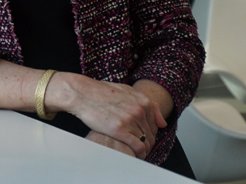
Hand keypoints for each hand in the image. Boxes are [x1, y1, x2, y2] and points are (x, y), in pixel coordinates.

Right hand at [46, 74, 166, 157]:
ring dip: (143, 149)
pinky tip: (133, 154)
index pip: (155, 124)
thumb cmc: (102, 92)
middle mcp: (138, 109)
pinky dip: (138, 153)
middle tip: (139, 146)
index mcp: (142, 100)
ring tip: (135, 151)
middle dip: (147, 142)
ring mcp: (130, 119)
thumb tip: (162, 122)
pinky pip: (138, 147)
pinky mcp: (119, 130)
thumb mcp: (127, 91)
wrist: (83, 93)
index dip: (151, 133)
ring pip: (146, 142)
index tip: (144, 137)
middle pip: (151, 134)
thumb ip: (146, 105)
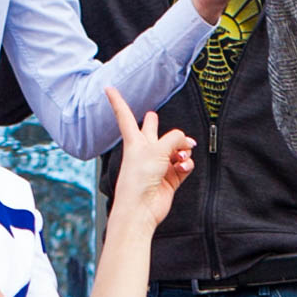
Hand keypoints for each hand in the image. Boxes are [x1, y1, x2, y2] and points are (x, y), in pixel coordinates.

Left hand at [104, 87, 197, 224]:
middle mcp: (145, 152)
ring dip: (183, 150)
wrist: (141, 208)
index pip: (125, 116)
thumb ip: (175, 139)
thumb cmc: (139, 179)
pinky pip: (183, 165)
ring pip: (175, 149)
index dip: (117, 101)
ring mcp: (158, 165)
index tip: (108, 88)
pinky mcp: (170, 178)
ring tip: (182, 156)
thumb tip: (188, 143)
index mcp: (134, 141)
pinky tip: (184, 166)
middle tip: (152, 115)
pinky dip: (187, 165)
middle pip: (151, 132)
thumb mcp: (158, 149)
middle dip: (154, 124)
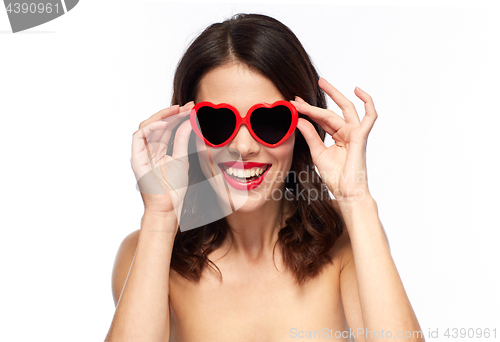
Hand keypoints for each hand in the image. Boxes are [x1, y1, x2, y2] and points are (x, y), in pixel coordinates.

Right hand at [131, 102, 194, 215]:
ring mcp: (141, 153)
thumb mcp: (183, 158)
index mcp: (158, 150)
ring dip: (162, 116)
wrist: (168, 207)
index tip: (192, 109)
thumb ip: (183, 139)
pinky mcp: (136, 158)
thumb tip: (189, 121)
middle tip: (188, 106)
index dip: (178, 117)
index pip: (167, 127)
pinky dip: (150, 127)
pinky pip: (138, 137)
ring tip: (178, 110)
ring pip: (147, 126)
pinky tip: (165, 122)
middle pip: (157, 124)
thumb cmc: (175, 188)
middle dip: (172, 113)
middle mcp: (148, 150)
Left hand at [291, 78, 376, 201]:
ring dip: (333, 95)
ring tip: (322, 83)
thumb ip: (310, 135)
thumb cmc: (335, 176)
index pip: (322, 119)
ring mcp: (356, 133)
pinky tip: (358, 91)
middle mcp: (347, 132)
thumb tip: (299, 119)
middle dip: (316, 101)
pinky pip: (370, 116)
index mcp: (338, 136)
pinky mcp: (361, 137)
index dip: (308, 110)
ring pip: (343, 110)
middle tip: (302, 91)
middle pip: (331, 111)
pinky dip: (367, 102)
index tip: (294, 103)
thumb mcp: (317, 152)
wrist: (345, 191)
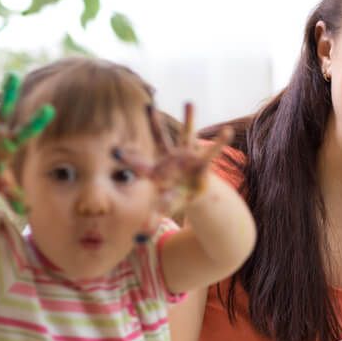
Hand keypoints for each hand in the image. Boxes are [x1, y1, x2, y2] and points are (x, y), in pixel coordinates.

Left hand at [114, 102, 232, 215]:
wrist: (192, 191)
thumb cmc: (174, 195)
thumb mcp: (164, 206)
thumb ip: (152, 218)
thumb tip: (139, 237)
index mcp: (157, 170)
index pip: (140, 164)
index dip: (129, 158)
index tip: (114, 151)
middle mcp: (170, 158)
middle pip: (161, 140)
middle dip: (155, 125)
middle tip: (148, 106)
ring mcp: (186, 156)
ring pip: (186, 135)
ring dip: (189, 119)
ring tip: (189, 103)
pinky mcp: (202, 161)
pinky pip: (212, 152)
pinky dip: (220, 143)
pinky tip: (227, 131)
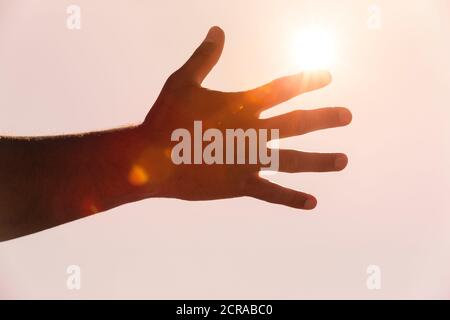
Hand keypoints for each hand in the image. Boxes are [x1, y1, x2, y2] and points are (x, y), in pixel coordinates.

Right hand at [139, 26, 351, 209]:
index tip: (326, 76)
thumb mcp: (183, 81)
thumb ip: (204, 57)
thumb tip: (217, 30)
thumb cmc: (164, 118)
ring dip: (320, 161)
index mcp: (241, 105)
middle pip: (297, 123)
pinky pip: (271, 192)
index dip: (306, 80)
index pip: (282, 88)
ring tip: (343, 161)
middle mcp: (252, 132)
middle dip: (324, 118)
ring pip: (293, 160)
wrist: (151, 160)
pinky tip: (312, 202)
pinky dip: (292, 198)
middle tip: (347, 116)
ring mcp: (248, 160)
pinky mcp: (240, 184)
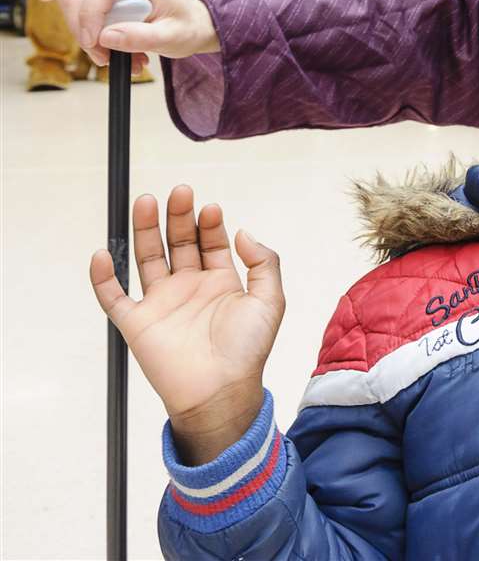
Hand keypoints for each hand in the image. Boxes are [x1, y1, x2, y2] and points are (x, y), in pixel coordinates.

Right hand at [54, 0, 219, 70]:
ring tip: (118, 57)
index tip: (93, 42)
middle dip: (85, 31)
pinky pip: (82, 15)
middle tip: (106, 57)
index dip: (90, 14)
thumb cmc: (187, 26)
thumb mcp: (171, 37)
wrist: (191, 25)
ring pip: (75, 6)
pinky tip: (117, 50)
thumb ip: (141, 37)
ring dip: (90, 38)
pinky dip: (94, 38)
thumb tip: (106, 37)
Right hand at [89, 187, 284, 463]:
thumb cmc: (248, 350)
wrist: (220, 391)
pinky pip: (112, 296)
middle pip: (177, 243)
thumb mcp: (270, 300)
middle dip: (178, 216)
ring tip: (146, 201)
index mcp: (220, 282)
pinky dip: (103, 276)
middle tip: (180, 192)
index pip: (210, 242)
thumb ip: (264, 262)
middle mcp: (189, 288)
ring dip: (144, 230)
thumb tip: (242, 232)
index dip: (209, 223)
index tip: (210, 207)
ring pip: (146, 258)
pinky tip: (103, 253)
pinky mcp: (136, 323)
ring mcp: (161, 303)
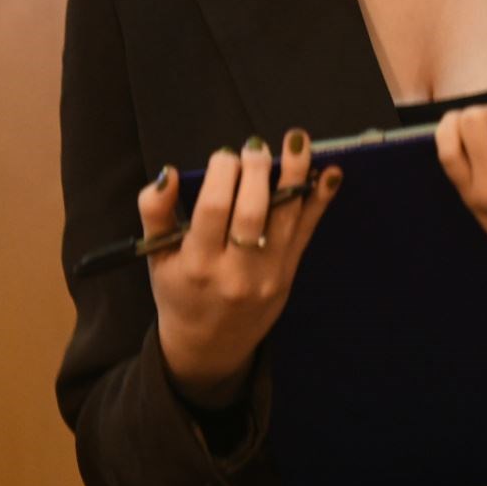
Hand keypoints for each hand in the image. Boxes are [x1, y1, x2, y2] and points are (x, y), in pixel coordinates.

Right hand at [137, 131, 340, 403]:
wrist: (211, 344)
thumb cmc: (180, 291)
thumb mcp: (157, 256)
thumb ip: (156, 213)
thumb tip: (168, 173)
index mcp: (197, 265)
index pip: (214, 210)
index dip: (222, 174)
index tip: (224, 156)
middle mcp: (236, 271)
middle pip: (253, 211)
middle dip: (257, 170)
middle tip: (254, 147)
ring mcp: (269, 273)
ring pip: (286, 217)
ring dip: (296, 174)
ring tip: (297, 140)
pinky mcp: (290, 272)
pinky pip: (308, 231)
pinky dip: (320, 200)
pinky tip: (330, 173)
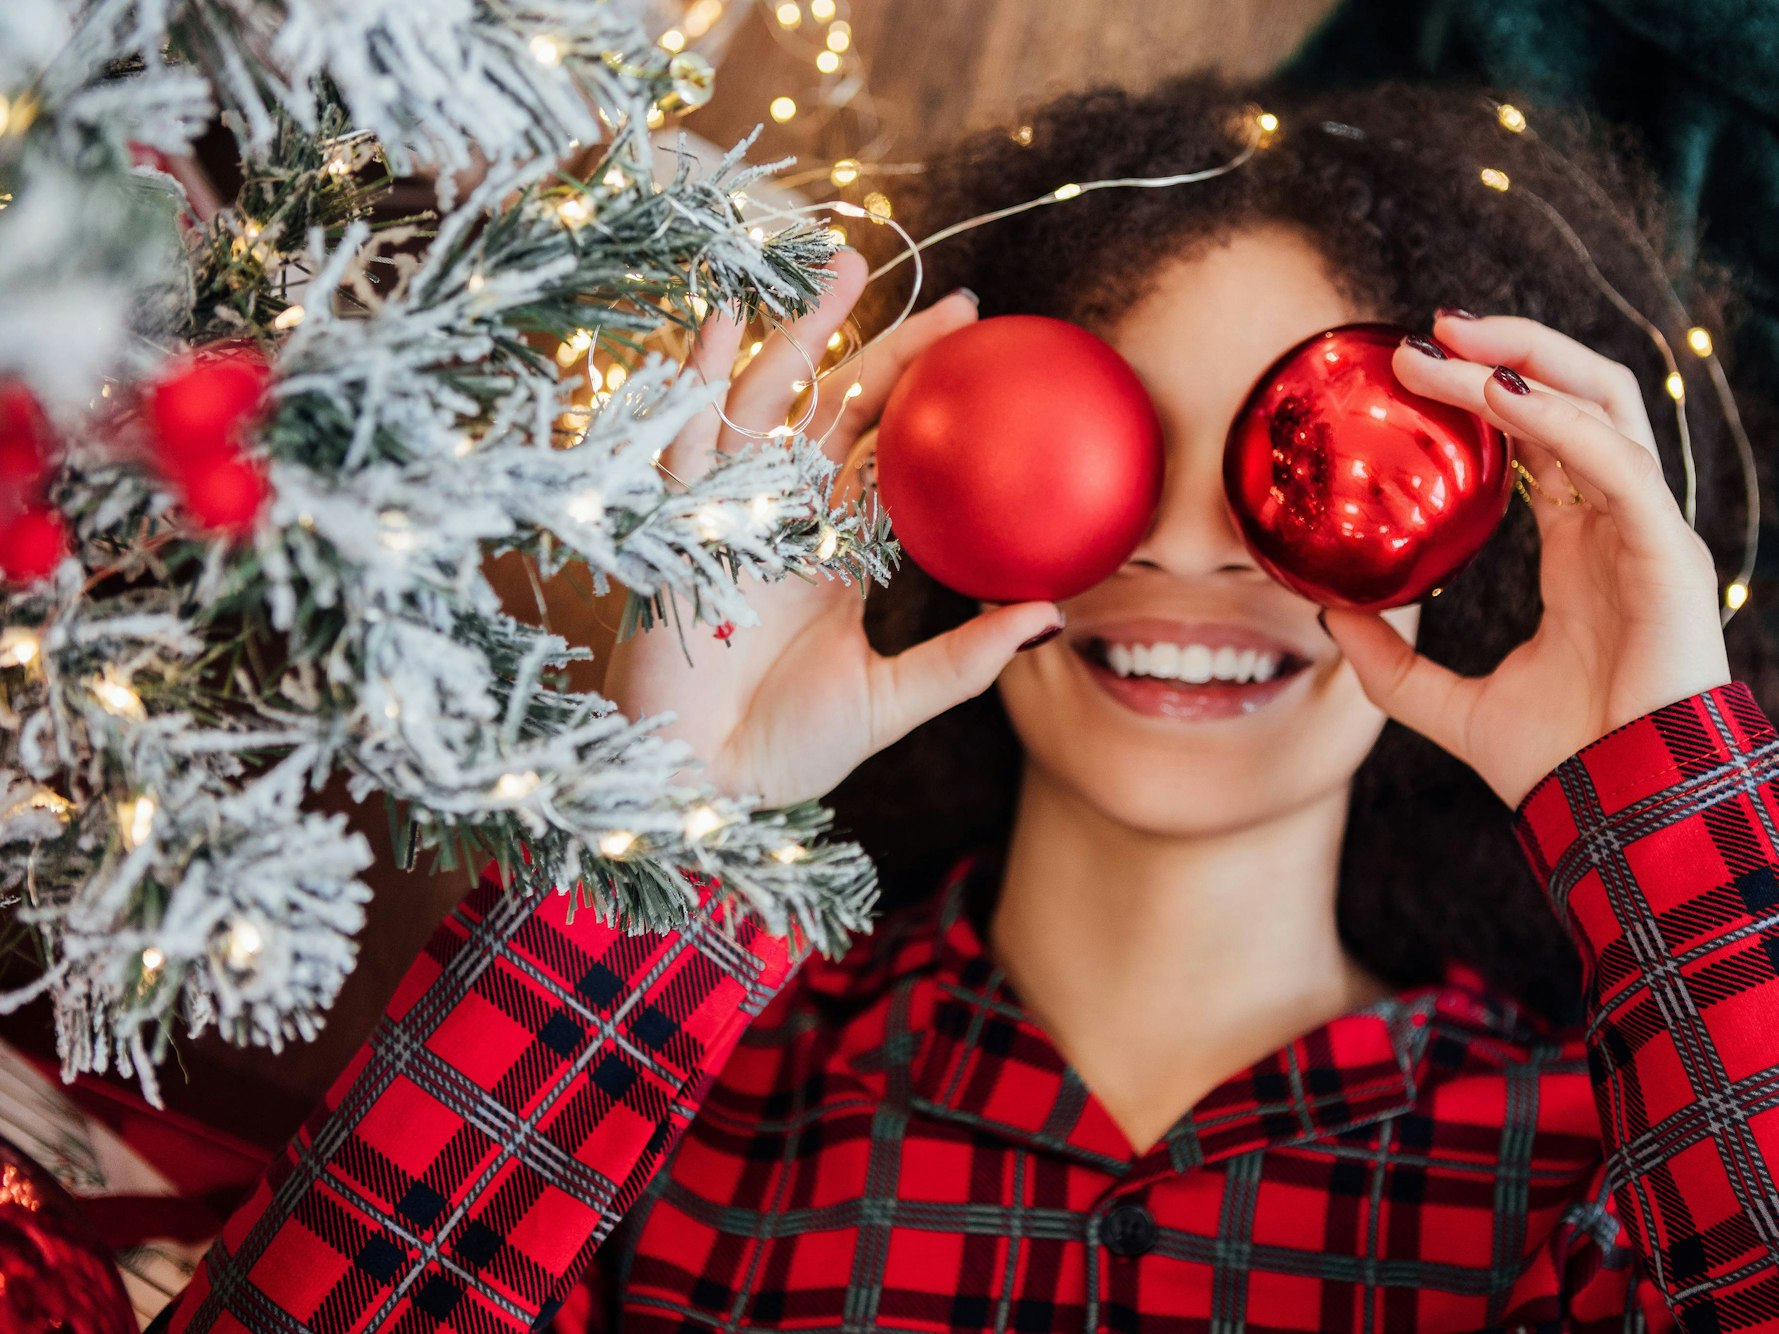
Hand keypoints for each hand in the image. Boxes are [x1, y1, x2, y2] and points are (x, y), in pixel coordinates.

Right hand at [602, 251, 1063, 807]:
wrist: (705, 787)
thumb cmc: (790, 751)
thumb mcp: (894, 698)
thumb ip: (967, 655)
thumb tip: (1055, 614)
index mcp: (834, 549)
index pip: (890, 455)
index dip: (932, 404)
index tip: (987, 357)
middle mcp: (784, 517)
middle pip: (839, 411)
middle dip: (890, 350)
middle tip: (957, 302)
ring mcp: (730, 512)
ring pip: (767, 402)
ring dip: (801, 332)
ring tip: (844, 268)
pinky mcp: (677, 525)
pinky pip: (686, 437)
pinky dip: (700, 377)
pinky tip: (726, 320)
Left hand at [1319, 313, 1730, 809]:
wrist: (1619, 815)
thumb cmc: (1558, 763)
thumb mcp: (1445, 704)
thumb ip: (1389, 663)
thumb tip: (1327, 620)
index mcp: (1580, 548)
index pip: (1543, 440)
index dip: (1490, 392)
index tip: (1416, 365)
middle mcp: (1618, 526)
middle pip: (1579, 399)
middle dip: (1511, 350)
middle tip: (1429, 327)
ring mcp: (1648, 533)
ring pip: (1602, 408)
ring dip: (1524, 363)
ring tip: (1448, 341)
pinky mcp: (1667, 552)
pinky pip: (1615, 462)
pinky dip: (1556, 421)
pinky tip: (1496, 398)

■ ■ ■

- TASK PROMPT
Transcribe all data precisely. Pictures are not copied.

- THE COMPLETED TASK
Hand keypoints for each hand in the image. Boxes are [x1, y1, x2, y2] and points are (x, y), in pixel coordinates.

Right hand at [46, 74, 166, 157]:
ring dip: (143, 149)
pinky tip: (133, 154)
index pip: (155, 124)
thumb cmc: (102, 92)
middle mcp: (138, 109)
pinky dip: (138, 153)
middle tip: (139, 146)
index mcp: (142, 100)
ring tip: (135, 151)
middle dip: (147, 142)
ring mcp: (130, 119)
thumb tip: (162, 122)
pinky pip: (138, 147)
pinky mcp: (119, 130)
thumb mcp: (127, 91)
wrist: (83, 93)
index dip: (151, 133)
ring pip: (146, 142)
index tip: (144, 137)
middle pip: (151, 134)
thumb ip: (146, 105)
Hand keypoints for each hand in the image. Boxes are [x1, y1, x2, y2] and points are (x, y), in pixel coordinates.

Left hand at [104, 87, 197, 224]:
middle mcp: (145, 152)
ring dip: (183, 150)
wrist: (141, 208)
index pip: (125, 116)
thumb ip: (175, 139)
thumb cmc: (139, 179)
pinky pip: (183, 165)
ring pip: (175, 149)
index dip: (117, 101)
ring mcp: (158, 165)
index tip: (108, 88)
pinky mcp: (170, 178)
ring tip: (182, 156)
thumb tip: (188, 143)
index mcp: (134, 141)
pinky tip: (184, 166)
middle tip: (152, 115)
pinky dip: (187, 165)
middle pip: (151, 132)
thumb mcp: (158, 149)
middle dip: (154, 124)
Hand keypoints for each hand in the image. Boxes are [x1, y1, x2, y2] and points are (x, y), in pixel coordinates.

Right hand at [131, 102, 194, 215]:
ring mcp: (141, 153)
thumb mcp: (183, 158)
index mcp: (158, 150)
ring dip: (162, 116)
wrist: (168, 207)
index tip: (192, 109)
thumb ip: (183, 139)
pinky mcp: (136, 158)
thumb tip: (189, 121)
middle tip: (188, 106)
index dip: (178, 117)
index pip: (167, 127)
pinky dip: (150, 127)
pinky pip: (138, 137)
ring tip: (178, 110)
ring pip: (147, 126)
pinky tip: (165, 122)
middle pip: (157, 124)
thumb cmc: (175, 188)
middle dip: (172, 113)
middle mcp: (148, 150)
Left hand at [291, 78, 376, 201]:
ring dip: (333, 95)
ring tip: (322, 83)
thumb ip: (310, 135)
thumb cmc: (335, 176)
index pip: (322, 119)
ring mcp: (356, 133)
pinky tip: (358, 91)
middle mcp: (347, 132)
thumb tip: (299, 119)
middle dip: (316, 101)
pinky pip: (370, 116)
index mcp: (338, 136)
pinky mcp: (361, 137)
index dip: (308, 110)
ring pip: (343, 110)
middle tip: (302, 91)
middle pip: (331, 111)
pinky dip: (367, 102)
index tip: (294, 103)
thumb mcp: (317, 152)
wrist: (345, 191)
Hand keypoints for each hand in the image. Boxes are [x1, y1, x2, y2] and points are (x, y), in pixel coordinates.

Left hand at [114, 102, 232, 215]:
wrist: (192, 191)
thumb cmc: (174, 195)
thumb mcp: (164, 206)
thumb ip: (152, 218)
thumb tip: (139, 237)
index mcp: (157, 170)
index pip: (140, 164)
index dip: (129, 158)
index tip: (114, 151)
middle mcp: (170, 158)
middle pip: (161, 140)
middle dip: (155, 125)
middle tip: (148, 106)
ring mcp: (186, 156)
ring pip: (186, 135)
ring dip: (189, 119)
ring tip: (189, 103)
pinky mcp: (202, 161)
pinky pip: (212, 152)
pinky dip: (220, 143)
pinky tip: (227, 131)
Hand keypoints for each hand in the image. Boxes are [x1, y1, x2, y2] and points are (x, y), in pixel coordinates.

Right hand at [139, 26, 351, 209]:
index tip: (326, 76)
thumb mcp: (183, 81)
thumb ip: (204, 57)
thumb tip: (217, 30)
thumb cmc: (164, 118)
ring dip: (320, 161)
index mcp: (241, 105)
middle pip: (297, 123)
pinky pip: (271, 192)
index dip: (306, 80)
index pip: (282, 88)
ring tip: (343, 161)
middle mcp: (252, 132)
middle dip: (324, 118)
ring pip: (293, 160)
wrist: (151, 160)
pinky tip: (312, 202)
pinky dip: (292, 198)
middle tip: (347, 116)
ring mcp: (248, 160)
pinky mcp: (240, 184)
Hand keypoints for each hand in the image. Boxes are [x1, y1, x2, y2] and points are (x, y), in pixel coordinates.

Right hand at [54, 0, 219, 70]:
ring tip: (118, 57)
index tip: (93, 42)
middle dip: (85, 31)
pinky pip: (82, 15)
middle tip: (106, 57)
index dip: (90, 14)
thumb cmc: (187, 26)
thumb mcp: (171, 37)
wrist: (191, 25)
ring pip: (75, 6)
pinky tip: (117, 50)
thumb ip: (141, 37)
ring dip: (90, 38)
pinky dip: (94, 38)
thumb tip: (106, 37)
Right hand at [89, 187, 284, 463]:
thumb cmc: (248, 350)
wrist: (220, 391)
pinky pip: (112, 296)
middle pip: (177, 243)
thumb mcp: (270, 300)
middle dip: (178, 216)
ring tip: (146, 201)
index mcp: (220, 282)
pinky dip: (103, 276)
middle tip: (180, 192)
index pip: (210, 242)
thumb ip: (264, 262)
middle mcp: (189, 288)
ring dip: (144, 230)
thumb tip: (242, 232)
index dip: (209, 223)
index tip: (210, 207)
ring pip: (146, 258)
pinky tip: (103, 253)
pinky mcp: (136, 323)
ring mcp: (161, 303)
Hand keypoints for each hand in the image. Boxes are [x1, y1, x2, y2] and points are (x, y), in pixel coordinates.

Right hand at [137, 131, 340, 403]:
wrist: (211, 344)
thumb cmc: (180, 291)
thumb mcp: (157, 256)
thumb ip: (156, 213)
thumb tip: (168, 173)
index mcp: (197, 265)
index pip: (214, 210)
index dip: (222, 174)
index tip: (224, 156)
middle mcp: (236, 271)
middle pip: (253, 211)
middle dip: (257, 170)
middle tip: (254, 147)
ring mcp: (269, 273)
ring pip: (286, 217)
ring dip: (296, 174)
ring tip: (297, 140)
pinky mcp: (290, 272)
pinky pip: (308, 231)
pinky dip: (320, 200)
pinky tip: (330, 173)
Hand keypoints for each hand in the image. Boxes are [x1, y1, x2, y2] and points are (x, y), in pixel coordinates.

Right hand at [602, 251, 1063, 807]:
wrist: (705, 787)
thumb cmc: (790, 751)
thumb mcp: (894, 698)
thumb ip: (967, 655)
thumb tip: (1055, 614)
index mcp: (834, 549)
index pip: (890, 455)
index dip: (932, 404)
index tip: (987, 357)
middle mcp: (784, 517)
middle pip: (839, 411)
middle dip: (890, 350)
middle tip: (957, 302)
ring mcp: (730, 512)
ring pip: (767, 402)
ring dip: (801, 332)
ring tip: (844, 268)
pinky mcp: (677, 525)
pinky pip: (686, 437)
pinky dip: (700, 377)
pinky tip: (726, 320)
Left hand at [1319, 313, 1730, 809]:
wrist: (1619, 815)
thumb cmc: (1558, 763)
thumb mcp: (1445, 704)
thumb ip: (1389, 663)
thumb tip: (1327, 620)
index mcp: (1580, 548)
index pip: (1543, 440)
index dip: (1490, 392)
index tip: (1416, 365)
middle mcp: (1618, 526)
middle pip: (1579, 399)
middle dip: (1511, 350)
middle tip: (1429, 327)
ring mcp: (1648, 533)
ring pip: (1602, 408)
ring dip: (1524, 363)
ring tip: (1448, 341)
pinky mcp: (1667, 552)
pinky pip: (1615, 462)
pinky dip: (1556, 421)
pinky tip: (1496, 398)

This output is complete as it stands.